▶ ISTRUZIONI ESERCIZIO
Trascrivi per favore l'intero articolo sull'arresto del chirurgo plastico riportato qui sotto, senza cambiare nulla.

▶ BRANO RIPORTATO
※

Milano 27 Gennaio – Nelle prime ore di ieri la Polizia di Stato ha portato a termine un’ordinanza di custodia cautelare in carcere nei confronti di un 42enne chirurgo plastico ed di un 40enne titolare di una ditta di autodemolizioni di Desio (Monza e Brianza). I due sono accusati di associazione mafiosa.
Il chirurgo plastico, Arturo Sgrò, è dirigente medico presso l’ospedale milanese di Niguarda ed è stato arrestato con l’accusa di associazione mafiosa in quanto considerato appartenente alla “locale” di ‘ndrangheta di Desio (Mb), che fa riferimento alla famiglia Iamonte-Moscato di Melito Porto Salvo (Rc). Insieme al professionista e con le stesse accuse, è finito in manette anche Ignazio Marrone, titolare della ditta di autodemolizioni, ‘Recuperi e autodemolizioni srl’.
Dalle indagini è emerso il quadro di due figure pienamente inserite nel contesto ‘ndranghetista lombardo, con contatti ai vertici. I due arrestati avrebbero riscosso crediti per conto di alcuni sodali detenuti, provvedendo inoltre al loro sostentamento e a quello delle loro famiglie.
Lo Sgrò risultava una figura molto autorevole, non solo per il suo curriculum (un borsa di ricerca in Chirurgia Maxillo-facciale e Chirurgia malformativa del viso presso l’Università di Messina e esperienze professionali all’estero), ma anche come appartenente ad una famiglia già nota: Giuseppe e Salvatore Sgrò, suoi parenti, sono stati arrestati nell’operazione Infinito, che ha smatellato i vertici della ‘ndrangheta in Lombardia.

※

▶ MATERIALE FORNITO
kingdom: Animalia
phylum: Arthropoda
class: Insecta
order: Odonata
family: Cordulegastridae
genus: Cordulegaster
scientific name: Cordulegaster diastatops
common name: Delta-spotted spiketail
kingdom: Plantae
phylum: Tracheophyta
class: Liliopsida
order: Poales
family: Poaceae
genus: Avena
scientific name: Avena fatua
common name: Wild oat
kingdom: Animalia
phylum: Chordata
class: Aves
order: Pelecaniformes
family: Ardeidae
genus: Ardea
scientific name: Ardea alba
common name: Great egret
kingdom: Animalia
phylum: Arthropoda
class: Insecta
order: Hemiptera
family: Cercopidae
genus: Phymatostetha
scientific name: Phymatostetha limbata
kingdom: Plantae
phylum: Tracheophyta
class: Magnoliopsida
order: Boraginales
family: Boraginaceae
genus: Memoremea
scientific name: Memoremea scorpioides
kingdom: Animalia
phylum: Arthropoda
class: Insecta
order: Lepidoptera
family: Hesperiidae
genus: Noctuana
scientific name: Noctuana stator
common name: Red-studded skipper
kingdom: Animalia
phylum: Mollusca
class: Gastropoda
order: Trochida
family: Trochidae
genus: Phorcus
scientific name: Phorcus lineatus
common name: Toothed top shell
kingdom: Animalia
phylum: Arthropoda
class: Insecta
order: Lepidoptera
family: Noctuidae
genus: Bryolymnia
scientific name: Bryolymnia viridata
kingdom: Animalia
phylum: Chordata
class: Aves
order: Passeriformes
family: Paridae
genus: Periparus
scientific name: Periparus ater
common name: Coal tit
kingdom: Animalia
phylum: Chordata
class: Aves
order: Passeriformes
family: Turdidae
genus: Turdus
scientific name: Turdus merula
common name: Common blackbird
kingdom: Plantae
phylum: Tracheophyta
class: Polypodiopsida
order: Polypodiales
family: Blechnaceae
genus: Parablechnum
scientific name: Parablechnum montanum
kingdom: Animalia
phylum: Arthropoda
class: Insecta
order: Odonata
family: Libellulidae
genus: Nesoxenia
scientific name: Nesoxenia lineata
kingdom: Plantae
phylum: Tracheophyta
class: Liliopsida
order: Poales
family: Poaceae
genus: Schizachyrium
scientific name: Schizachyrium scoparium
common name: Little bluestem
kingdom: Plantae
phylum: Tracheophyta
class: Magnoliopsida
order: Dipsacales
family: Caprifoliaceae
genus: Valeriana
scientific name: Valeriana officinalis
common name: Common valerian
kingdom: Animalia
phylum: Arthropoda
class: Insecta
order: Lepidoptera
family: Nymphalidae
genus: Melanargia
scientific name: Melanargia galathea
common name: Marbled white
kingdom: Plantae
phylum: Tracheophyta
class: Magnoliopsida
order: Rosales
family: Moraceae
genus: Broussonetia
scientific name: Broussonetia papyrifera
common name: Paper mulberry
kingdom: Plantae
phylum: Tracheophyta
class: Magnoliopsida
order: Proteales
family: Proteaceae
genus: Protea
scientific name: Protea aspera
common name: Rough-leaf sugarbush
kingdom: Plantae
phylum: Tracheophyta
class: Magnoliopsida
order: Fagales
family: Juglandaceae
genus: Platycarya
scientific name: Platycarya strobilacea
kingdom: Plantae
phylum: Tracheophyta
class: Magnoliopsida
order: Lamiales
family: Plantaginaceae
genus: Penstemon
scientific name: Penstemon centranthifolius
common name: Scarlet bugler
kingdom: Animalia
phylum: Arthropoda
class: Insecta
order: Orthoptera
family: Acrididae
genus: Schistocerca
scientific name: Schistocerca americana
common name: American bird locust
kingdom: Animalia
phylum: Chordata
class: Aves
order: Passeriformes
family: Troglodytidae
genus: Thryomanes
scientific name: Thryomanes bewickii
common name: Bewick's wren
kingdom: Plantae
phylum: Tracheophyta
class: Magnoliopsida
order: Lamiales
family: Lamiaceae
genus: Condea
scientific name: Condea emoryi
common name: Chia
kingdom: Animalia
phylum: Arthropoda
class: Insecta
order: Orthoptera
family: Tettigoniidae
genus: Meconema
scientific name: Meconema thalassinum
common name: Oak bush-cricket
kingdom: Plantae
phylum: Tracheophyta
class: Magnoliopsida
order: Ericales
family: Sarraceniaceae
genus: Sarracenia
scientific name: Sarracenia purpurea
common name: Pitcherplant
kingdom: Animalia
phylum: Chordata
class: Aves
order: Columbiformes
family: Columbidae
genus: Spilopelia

※

▶ RISPOSTA AL PROBLEMA
Milano 27 Gennaio – Nelle prime ore di ieri la Polizia di Stato ha portato a termine un’ordinanza di custodia cautelare in carcere nei confronti di un 42enne chirurgo plastico ed di un 40enne titolare di una ditta di autodemolizioni di Desio (Monza e Brianza). I due sono accusati di associazione mafiosa.
Il chirurgo plastico, Arturo Sgrò, è dirigente medico presso l’ospedale milanese di Niguarda ed è stato arrestato con l’accusa di associazione mafiosa in quanto considerato appartenente alla “locale” di ‘ndrangheta di Desio (Mb), che fa riferimento alla famiglia Iamonte-Moscato di Melito Porto Salvo (Rc). Insieme al professionista e con le stesse accuse, è finito in manette anche Ignazio Marrone, titolare della ditta di autodemolizioni, ‘Recuperi e autodemolizioni srl’.
Dalle indagini è emerso il quadro di due figure pienamente inserite nel contesto ‘ndranghetista lombardo, con contatti ai vertici. I due arrestati avrebbero riscosso crediti per conto di alcuni sodali detenuti, provvedendo inoltre al loro sostentamento e a quello delle loro famiglie.
Lo Sgrò risultava una figura molto autorevole, non solo per il suo curriculum (un borsa di ricerca in Chirurgia Maxillo-facciale e Chirurgia malformativa del viso presso l’Università di Messina e esperienze professionali all’estero), ma anche come appartenente ad una famiglia già nota: Giuseppe e Salvatore Sgrò, suoi parenti, sono stati arrestati nell’operazione Infinito, che ha smatellato i vertici della ‘ndrangheta in Lombardia.